Reunião ocorreu a pedido de tuxauas e da comunidade - Foto: Divulgação/SEED
A Secretaria de Educação e Desporto (Seed) anunciou nessa terça-feira (23), o retorno do gestor à Escola Estadual Indígena Nossa Senhora da Consolata, na comunidade Manoá, em Bonfim. A decisão ocorre após tuxauas e comunidade repudiarem a atitude da pasta em exonerar o gestor do cargo.
Anteriormente, a secretaria demitiu o professor devido denúncias de pais de alunos sobre a falta de estrutura na unidade. Sem reforma, as aulas estavam sendo realizadas em um barracão.
Após a exoneração, no último dia 18, a Seed já havia publicado no Diário Oficial do Estado (DOE) outro nome para ocupar o cargo. No entanto, com a repercussão do caso, a secretária de educação Leila Perussolo esteve na comunidade, a pedido de 20 tuxauas da região da Serra da Lua.
Em um vídeo da reunião enviado ao Roraima em Tempo, a secretária rebateu as acusações de intimidação e afirmou que exoneração do diretor foi feita por ela, ao contrário do que o gestor afirmou.
“Quem exonerou o professor foi eu, ele não pediu exoneração. Eu não intimidei ninguém. Quando eu vi o vídeo liguei para o professor e perguntei ‘professor o que é isso?’ Porque a escola que eu tenho foto são aquelas, só que é uma realidade que eu não sabia”, disse.
Na reunião estiveram presentes Gerson Cláudio, representante Organização dos Professores Indígenas de Roraima (Opirr), além de pais, professores, estudantes e tuxauas de outras comunidades indígenas do município.
Conforme o gestor, a decisão não passou por negociações. O retorno foi definido após exigências das próprias lideranças. Assim, ele deve permanecer no cargo até a próxima avaliação.
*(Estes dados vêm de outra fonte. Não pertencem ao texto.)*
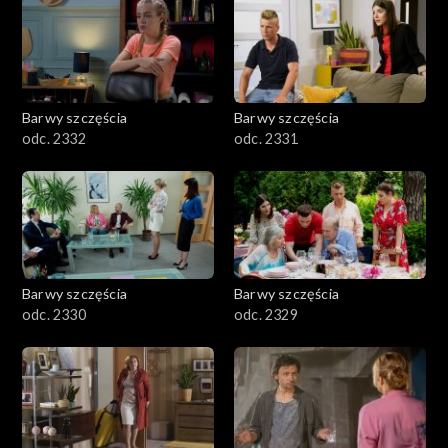
Barwy szczęścia
Barwy szczęścia
odc. 2332
odc. 2331
Barwy szczęścia
Barwy szczęścia
odc. 2330
odc. 2329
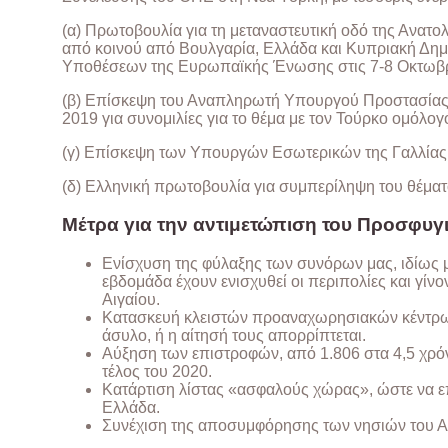
(α) Πρωτοβουλία για τη μεταναστευτική οδό της Ανατο
από κοινού από Βουλγαρία, Ελλάδα και Κυπριακή Δη
Υποθέσεων της Ευρωπαϊκής Ένωσης στις 7-8 Οκτωβρ
(β) Επίσκεψη του Αναπληρωτή Υπουργού Προστασίας τ
2019 για συνομιλίες για το θέμα με τον Τούρκο ομόλογό
(γ) Επίσκεψη των Υπουργών Εσωτερικών της Γαλλίας κ
(δ) Ελληνική πρωτοβουλία για συμπερίληψη του θέμα
Μέτρα για την αντιμετώπιση του Προσφυγ
Ενίσχυση της φύλαξης των συνόρων μας, ιδίως 
εβδομάδα έχουν ενισχυθεί οι περιπολίες και γίν
Αιγαίου.
Κατασκευή κλειστών προαναχωρησιακών κέντρων,
άσυλο, ή η αίτησή τους απορρίπτεται.
Αύξηση των επιστροφών, από 1.806 στα 4,5 χρό
τέλος του 2020.
Κατάρτιση λίστας «ασφαλούς χώρας», ώστε να ε
Ελλάδα.
Συνέχιση της αποσυμφόρησης των νησιών του Αν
“Apenas agradecer todos os tuxauas, Opirr e demais companheiros que repudiaram sobre a situação. Que a educação escolar indígena seja um pedaço para desenvolvimento do estado e para o mundo”, afirmou o gestor.
No dia 09 de março, a mãe de um dos estudantes da escola procurou a reportagem. De acordo com ela, os alunos estavam há um mês estudando em um barracão por falta de sala de aula.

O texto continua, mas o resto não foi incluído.